** Opening Listed entries block **
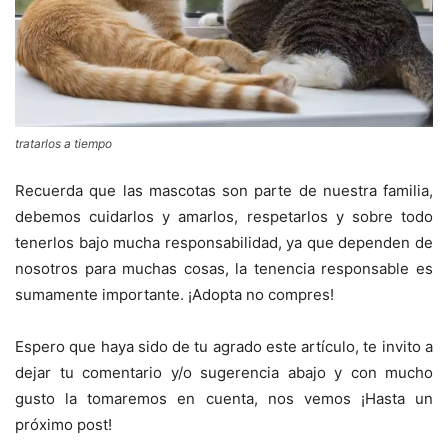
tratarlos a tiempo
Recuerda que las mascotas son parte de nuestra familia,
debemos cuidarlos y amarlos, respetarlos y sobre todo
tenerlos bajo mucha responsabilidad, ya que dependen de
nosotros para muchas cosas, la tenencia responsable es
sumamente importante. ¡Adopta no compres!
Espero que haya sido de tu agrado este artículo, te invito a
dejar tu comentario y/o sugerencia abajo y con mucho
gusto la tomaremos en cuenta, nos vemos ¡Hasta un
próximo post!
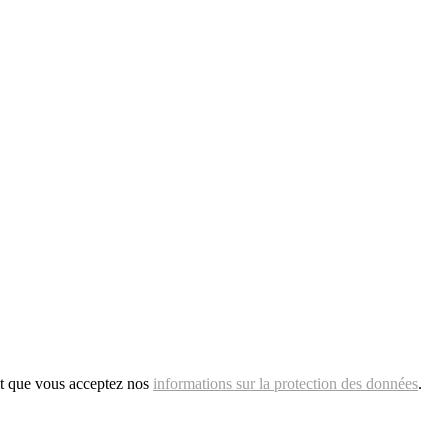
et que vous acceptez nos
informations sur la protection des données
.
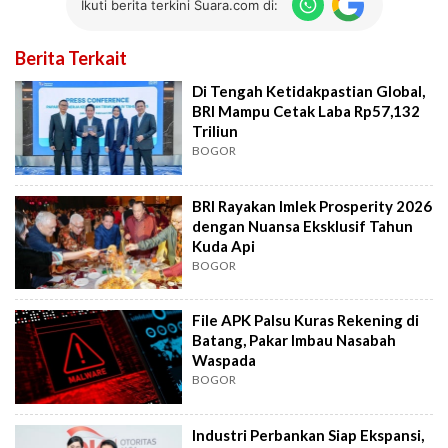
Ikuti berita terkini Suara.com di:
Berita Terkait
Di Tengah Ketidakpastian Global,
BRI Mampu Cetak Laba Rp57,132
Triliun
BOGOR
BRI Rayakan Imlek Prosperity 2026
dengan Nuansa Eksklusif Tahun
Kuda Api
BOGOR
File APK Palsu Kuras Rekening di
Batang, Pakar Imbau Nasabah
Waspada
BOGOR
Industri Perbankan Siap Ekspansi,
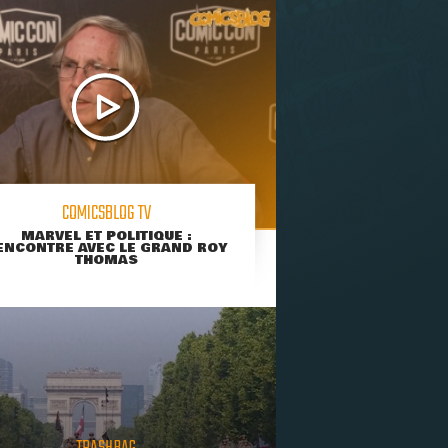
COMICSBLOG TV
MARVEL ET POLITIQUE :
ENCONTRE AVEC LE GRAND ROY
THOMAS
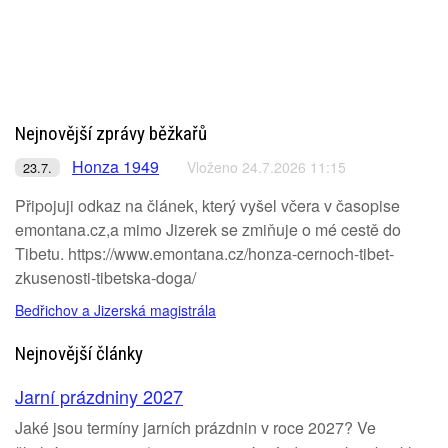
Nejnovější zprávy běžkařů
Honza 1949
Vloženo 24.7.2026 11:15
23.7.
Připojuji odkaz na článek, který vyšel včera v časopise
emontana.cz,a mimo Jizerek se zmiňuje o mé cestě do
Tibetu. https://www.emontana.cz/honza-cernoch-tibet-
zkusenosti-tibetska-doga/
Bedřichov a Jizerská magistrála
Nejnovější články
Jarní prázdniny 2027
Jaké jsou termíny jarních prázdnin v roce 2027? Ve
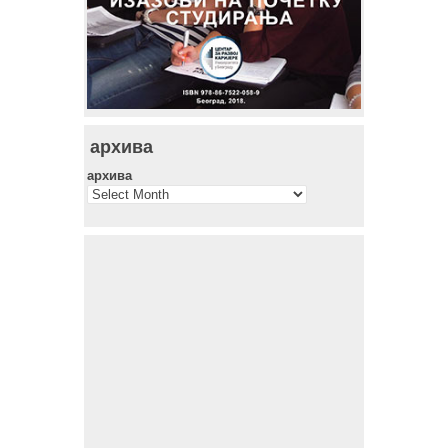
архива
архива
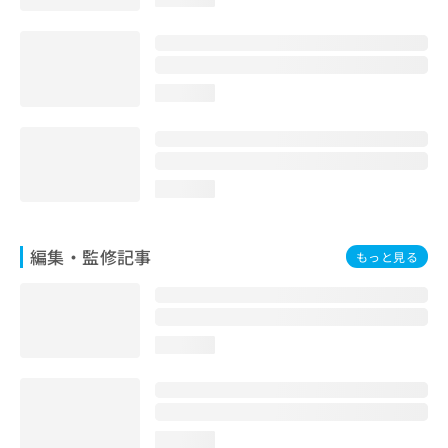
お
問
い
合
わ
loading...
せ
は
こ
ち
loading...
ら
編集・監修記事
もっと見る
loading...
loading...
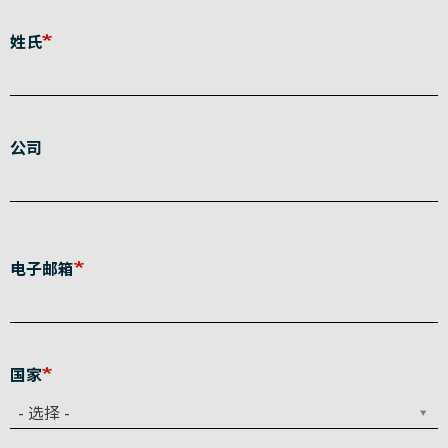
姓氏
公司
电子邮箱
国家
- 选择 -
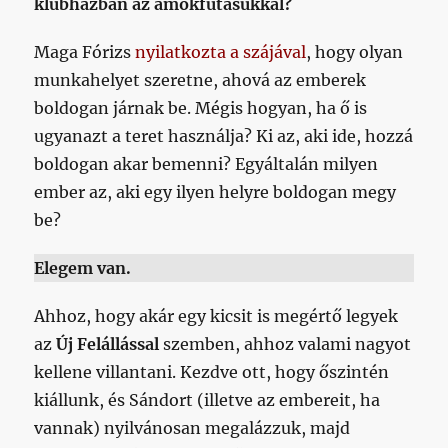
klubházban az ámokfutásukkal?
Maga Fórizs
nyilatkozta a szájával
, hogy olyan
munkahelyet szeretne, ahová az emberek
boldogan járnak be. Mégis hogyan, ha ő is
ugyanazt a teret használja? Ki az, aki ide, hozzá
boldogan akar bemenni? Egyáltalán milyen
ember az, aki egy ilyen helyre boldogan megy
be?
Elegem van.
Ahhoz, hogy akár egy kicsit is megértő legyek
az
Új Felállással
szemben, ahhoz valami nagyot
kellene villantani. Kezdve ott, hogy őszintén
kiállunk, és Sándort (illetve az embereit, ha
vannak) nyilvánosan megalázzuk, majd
** Closing Listed entries block **
** Opening Listed entries block **
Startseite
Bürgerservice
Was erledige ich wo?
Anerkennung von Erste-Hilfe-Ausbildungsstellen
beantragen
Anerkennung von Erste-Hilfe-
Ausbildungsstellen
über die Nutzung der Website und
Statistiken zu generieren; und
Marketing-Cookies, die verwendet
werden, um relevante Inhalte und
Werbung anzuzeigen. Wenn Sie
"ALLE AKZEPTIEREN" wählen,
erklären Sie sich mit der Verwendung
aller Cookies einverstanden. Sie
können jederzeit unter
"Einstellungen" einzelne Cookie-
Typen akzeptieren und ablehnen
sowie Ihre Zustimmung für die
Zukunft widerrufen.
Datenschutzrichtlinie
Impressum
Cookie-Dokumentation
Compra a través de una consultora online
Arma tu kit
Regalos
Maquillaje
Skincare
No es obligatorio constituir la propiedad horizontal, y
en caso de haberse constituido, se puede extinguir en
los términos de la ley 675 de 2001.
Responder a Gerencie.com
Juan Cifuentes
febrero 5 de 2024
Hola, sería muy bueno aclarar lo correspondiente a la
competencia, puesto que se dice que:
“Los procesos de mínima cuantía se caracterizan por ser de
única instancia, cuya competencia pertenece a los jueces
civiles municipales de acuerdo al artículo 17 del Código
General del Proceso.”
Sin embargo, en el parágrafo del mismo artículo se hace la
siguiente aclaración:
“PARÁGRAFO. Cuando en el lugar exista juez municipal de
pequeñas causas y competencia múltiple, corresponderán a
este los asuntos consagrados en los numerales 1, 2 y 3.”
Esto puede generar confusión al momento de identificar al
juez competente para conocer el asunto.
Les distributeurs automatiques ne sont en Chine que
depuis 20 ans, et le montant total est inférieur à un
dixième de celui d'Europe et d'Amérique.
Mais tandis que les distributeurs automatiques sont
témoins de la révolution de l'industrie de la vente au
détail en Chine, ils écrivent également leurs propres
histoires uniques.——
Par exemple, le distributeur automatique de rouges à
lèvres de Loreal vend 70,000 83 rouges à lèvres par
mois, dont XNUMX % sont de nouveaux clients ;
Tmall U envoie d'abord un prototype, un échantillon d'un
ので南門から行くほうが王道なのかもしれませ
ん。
** Closing Listed entries block **
▶ Your assignment
Return the total number of lines in the records that contain "puede", without any explanation.

▶ Reply to the exercise
2